* [What to do]:
Starting at the line that holds "35: (346, 56, 1.59)", quote every line through the end of the records, both boundary lines included. Omit the pictures.

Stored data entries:

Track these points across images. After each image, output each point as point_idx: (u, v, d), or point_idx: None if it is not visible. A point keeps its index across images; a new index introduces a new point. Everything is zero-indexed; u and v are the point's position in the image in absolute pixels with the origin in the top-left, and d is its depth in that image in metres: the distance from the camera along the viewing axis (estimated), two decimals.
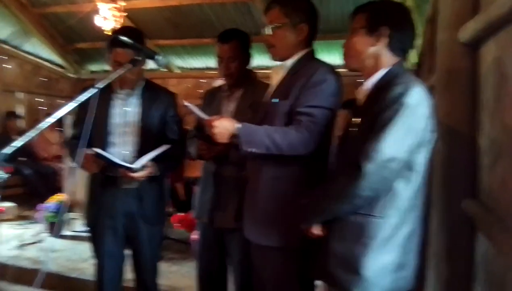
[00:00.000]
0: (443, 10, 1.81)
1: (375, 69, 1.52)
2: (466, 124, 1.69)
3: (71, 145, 2.30)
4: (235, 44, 2.18)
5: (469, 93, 1.69)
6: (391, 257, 1.40)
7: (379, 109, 1.38)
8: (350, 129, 1.57)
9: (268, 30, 1.83)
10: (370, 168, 1.32)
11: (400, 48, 1.52)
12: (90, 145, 2.06)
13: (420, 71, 3.72)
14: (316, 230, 1.53)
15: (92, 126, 1.77)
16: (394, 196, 1.40)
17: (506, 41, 1.36)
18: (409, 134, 1.35)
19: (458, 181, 1.69)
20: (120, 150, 2.19)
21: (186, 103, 1.83)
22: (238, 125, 1.70)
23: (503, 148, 1.34)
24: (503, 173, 1.33)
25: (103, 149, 2.12)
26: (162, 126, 2.28)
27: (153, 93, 2.28)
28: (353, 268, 1.40)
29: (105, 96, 2.14)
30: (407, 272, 1.46)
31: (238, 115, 2.10)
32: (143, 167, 2.10)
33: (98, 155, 2.03)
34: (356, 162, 1.35)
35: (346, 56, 1.59)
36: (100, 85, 1.58)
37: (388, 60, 1.50)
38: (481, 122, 1.60)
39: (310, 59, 1.84)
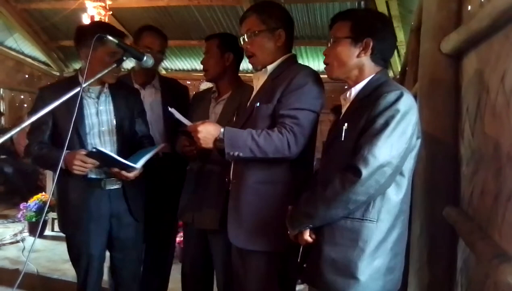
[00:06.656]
0: (427, 21, 1.84)
1: (359, 78, 1.56)
2: (448, 134, 1.73)
3: (40, 152, 2.08)
4: (214, 41, 2.23)
5: (451, 103, 1.73)
6: (383, 260, 1.44)
7: (373, 115, 1.41)
8: (335, 135, 1.57)
9: (244, 39, 1.86)
10: (367, 172, 1.35)
11: (382, 58, 1.57)
12: (63, 148, 1.94)
13: (404, 80, 3.77)
14: (307, 236, 1.53)
15: (64, 128, 1.67)
16: (386, 201, 1.44)
17: (486, 54, 1.40)
18: (401, 140, 1.39)
19: (440, 189, 1.72)
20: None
21: (170, 109, 1.83)
22: (222, 129, 1.70)
23: (483, 158, 1.38)
24: (483, 183, 1.37)
25: None
26: (134, 123, 2.28)
27: (121, 90, 2.24)
28: (350, 272, 1.42)
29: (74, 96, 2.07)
30: (395, 275, 1.50)
31: (223, 117, 2.11)
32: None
33: (97, 153, 1.94)
34: (350, 166, 1.38)
35: (329, 65, 1.61)
36: (84, 84, 1.54)
37: (371, 70, 1.55)
38: (463, 132, 1.64)
39: (291, 63, 1.85)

* [Exercise answer]:
35: (346, 56, 1.59)
36: (100, 85, 1.58)
37: (388, 60, 1.50)
38: (481, 122, 1.60)
39: (310, 59, 1.84)
[00:06.656]
0: (427, 21, 1.84)
1: (359, 78, 1.56)
2: (448, 134, 1.73)
3: (40, 152, 2.08)
4: (214, 41, 2.23)
5: (451, 103, 1.73)
6: (383, 260, 1.44)
7: (373, 115, 1.41)
8: (335, 135, 1.57)
9: (244, 39, 1.86)
10: (367, 172, 1.35)
11: (382, 58, 1.57)
12: (63, 148, 1.94)
13: (404, 80, 3.77)
14: (307, 236, 1.53)
15: (64, 128, 1.67)
16: (386, 201, 1.44)
17: (486, 54, 1.40)
18: (401, 140, 1.39)
19: (440, 189, 1.72)
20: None
21: (170, 109, 1.83)
22: (222, 129, 1.70)
23: (483, 158, 1.38)
24: (483, 183, 1.37)
25: None
26: (134, 123, 2.28)
27: (121, 90, 2.24)
28: (350, 272, 1.42)
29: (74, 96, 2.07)
30: (395, 275, 1.50)
31: (223, 117, 2.11)
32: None
33: (97, 153, 1.94)
34: (350, 166, 1.38)
35: (329, 65, 1.61)
36: (84, 84, 1.54)
37: (371, 70, 1.55)
38: (463, 132, 1.64)
39: (291, 63, 1.85)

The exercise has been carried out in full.